On third-party insurance, Kelly said Apollo participates through managed accounts and by syndicating mostly investment-grade flow to insurers, including firms that could be viewed as competitors to Athene. He said the underwriting framework is reinforced by Apollo’s willingness to hold similar risk through Athene, creating a benchmark for third-party clients. Kelly said he expects third-party insurance growth to continue in 2026.

Private credit, origination platforms, and operational initiatives

Kelly drew a distinction between private credit defined as below investment-grade—often associated with non-traded BDCs in the wealth channel—and Apollo’s focus on investment-grade private credit. He said demand for investment-grade private credit “continues to increase,” supported by Apollo’s origination engine.

Kelly cited Apollo’s disclosed origination spreads, stating that in the most recent quarter the firm originated investment-grade credit at 290 basis points over Treasuries, which he compared to the BBB index as roughly a 200 basis point pickup. He also described a larger pickup in non-investment-grade origination relative to comparable public high-yield indices.

Discussing Apollo’s origination platforms—described by Brown as 16 platforms and nearly 4,000 employees—Kelly highlighted Atlas as the largest originator by volume, historically concentrated in the U.S. He said Atlas has the potential to expand internationally and suggested it could grow from a $40–$50 billion annual business toward $100 billion over time. Kelly also referenced other platforms including MidCap and Redding Ridge.

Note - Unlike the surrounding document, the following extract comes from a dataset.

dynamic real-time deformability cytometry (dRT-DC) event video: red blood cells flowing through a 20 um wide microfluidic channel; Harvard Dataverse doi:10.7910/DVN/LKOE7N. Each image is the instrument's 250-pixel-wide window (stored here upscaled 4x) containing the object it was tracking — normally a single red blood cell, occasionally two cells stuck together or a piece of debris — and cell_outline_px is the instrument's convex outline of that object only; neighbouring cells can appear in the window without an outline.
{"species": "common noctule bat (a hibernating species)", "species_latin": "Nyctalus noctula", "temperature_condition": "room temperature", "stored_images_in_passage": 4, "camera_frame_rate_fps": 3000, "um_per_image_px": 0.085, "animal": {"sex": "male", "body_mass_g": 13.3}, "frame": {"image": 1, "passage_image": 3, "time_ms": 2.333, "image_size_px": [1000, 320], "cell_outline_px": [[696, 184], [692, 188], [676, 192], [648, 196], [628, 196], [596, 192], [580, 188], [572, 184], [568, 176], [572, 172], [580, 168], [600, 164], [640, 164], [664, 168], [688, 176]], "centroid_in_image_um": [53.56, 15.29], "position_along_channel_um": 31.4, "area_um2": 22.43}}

On margins, Kelly said Apollo focuses more on FRE dollar growth than FRE margin as a primary management metric, citing continued investments needed to scale distribution and operations. He said that excluding Bridge, Apollo’s margin was up 50 basis points, while including Bridge it was flat, and he guided to roughly 100 basis points of margin expansion in 2026 inclusive of Bridge.

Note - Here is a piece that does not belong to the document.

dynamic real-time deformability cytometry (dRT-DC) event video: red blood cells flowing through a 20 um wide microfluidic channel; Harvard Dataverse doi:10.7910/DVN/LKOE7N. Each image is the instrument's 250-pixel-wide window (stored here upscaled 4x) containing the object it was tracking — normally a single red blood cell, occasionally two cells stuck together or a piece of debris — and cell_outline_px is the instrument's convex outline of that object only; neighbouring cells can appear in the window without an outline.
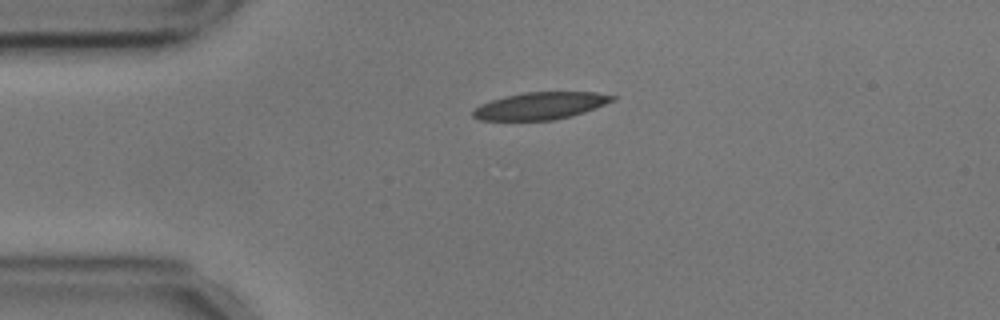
{"species": "common noctule bat (a hibernating species)", "species_latin": "Nyctalus noctula", "temperature_condition": "cold", "stored_images_in_passage": 8, "camera_frame_rate_fps": 3000, "um_per_image_px": 0.085, "animal": {"sex": "male", "body_mass_g": 17.9, "forearm_length_mm": 54.2}, "frame": {"image": 1, "passage_image": 1, "time_ms": 0.0, "image_size_px": [1000, 320], "cell_outline_px": [[616, 100], [596, 108], [572, 116], [556, 120], [480, 120], [472, 116], [472, 112], [480, 104], [504, 96], [524, 92], [596, 92], [616, 96]], "centroid_in_image_um": [45.96, 8.99], "position_along_channel_um": 39.0, "area_um2": 22.2}}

Kelly also discussed AI initiatives, saying Apollo is evaluating both how AI could disrupt portfolio companies and how it can improve internal efficiency. He said Apollo runs “an AI stress” as part of risk management, and described widespread adoption of AI tools internally, noting that 95% of the company is using apps every day. He emphasized that extracting cost efficiencies depends on organizing and owning end-to-end processes rather than relying solely on point solutions.

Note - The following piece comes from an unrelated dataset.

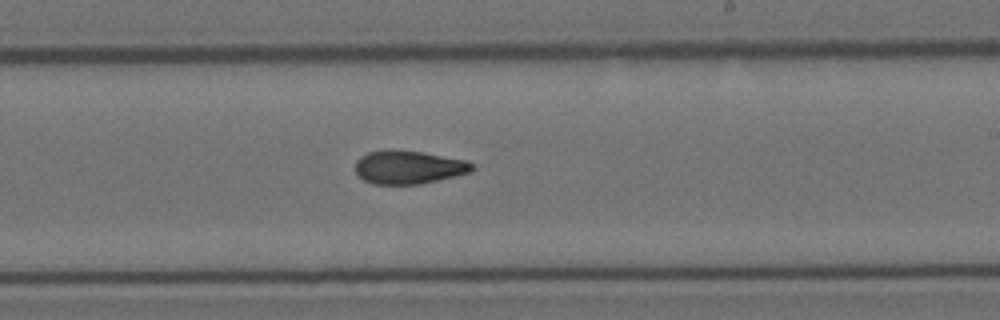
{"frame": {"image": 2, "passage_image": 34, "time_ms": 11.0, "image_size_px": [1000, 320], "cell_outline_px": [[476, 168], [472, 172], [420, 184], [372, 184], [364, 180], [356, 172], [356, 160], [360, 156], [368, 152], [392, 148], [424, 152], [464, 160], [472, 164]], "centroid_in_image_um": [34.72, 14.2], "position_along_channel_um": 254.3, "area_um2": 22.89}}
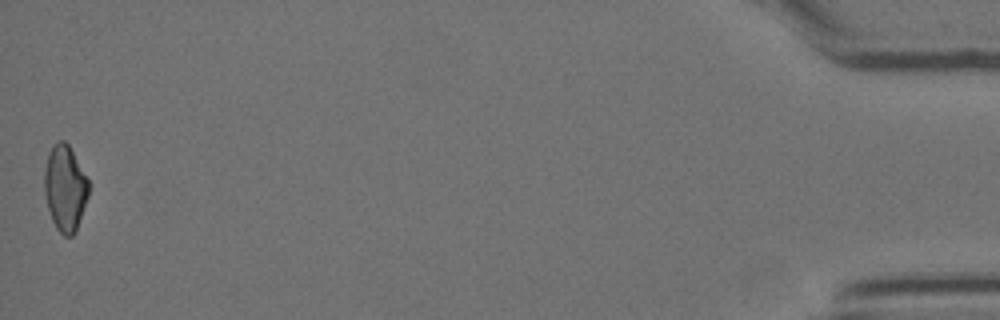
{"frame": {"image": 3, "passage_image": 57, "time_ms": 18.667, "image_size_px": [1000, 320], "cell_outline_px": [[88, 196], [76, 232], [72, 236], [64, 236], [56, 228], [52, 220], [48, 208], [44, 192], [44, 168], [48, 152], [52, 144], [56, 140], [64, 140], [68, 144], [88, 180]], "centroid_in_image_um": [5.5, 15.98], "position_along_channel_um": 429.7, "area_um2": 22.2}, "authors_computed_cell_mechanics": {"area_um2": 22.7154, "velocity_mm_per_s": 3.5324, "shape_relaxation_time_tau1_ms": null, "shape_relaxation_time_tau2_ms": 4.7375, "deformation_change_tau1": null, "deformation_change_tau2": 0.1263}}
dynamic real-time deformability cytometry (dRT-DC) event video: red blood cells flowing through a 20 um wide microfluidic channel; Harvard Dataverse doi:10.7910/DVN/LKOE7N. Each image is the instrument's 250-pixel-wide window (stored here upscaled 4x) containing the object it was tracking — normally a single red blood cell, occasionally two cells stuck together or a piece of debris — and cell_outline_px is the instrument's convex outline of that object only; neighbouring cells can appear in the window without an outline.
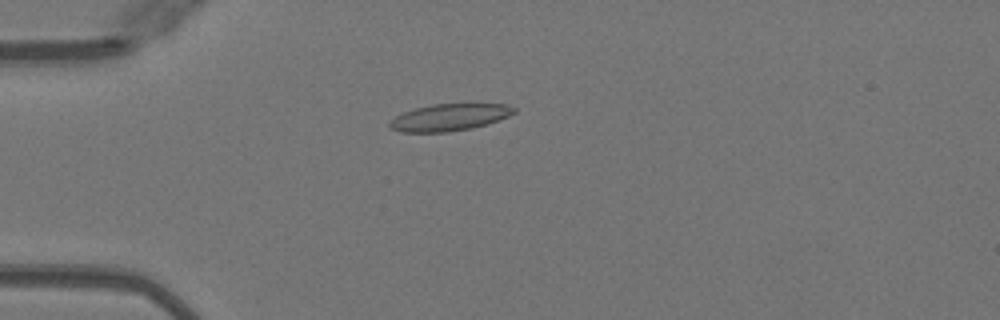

About Apollo Global Management NYSE: APO

Apollo Global Management, Inc NYSE: APO is a global alternative investment manager that specializes in private equity, credit and real assets. The firm originates, invests in and manages a broad set of strategies across distressed and opportunistic credit, direct lending, structured credit, buyouts and real estate. Apollo provides investment management and advisory services to institutional clients and individual investors through pooled funds, separate accounts and publicly listed investment vehicles.

Its private equity business pursues control and non-control investments across industries, often focusing on complex or distressed situations where operational improvement and capital solutions can create value.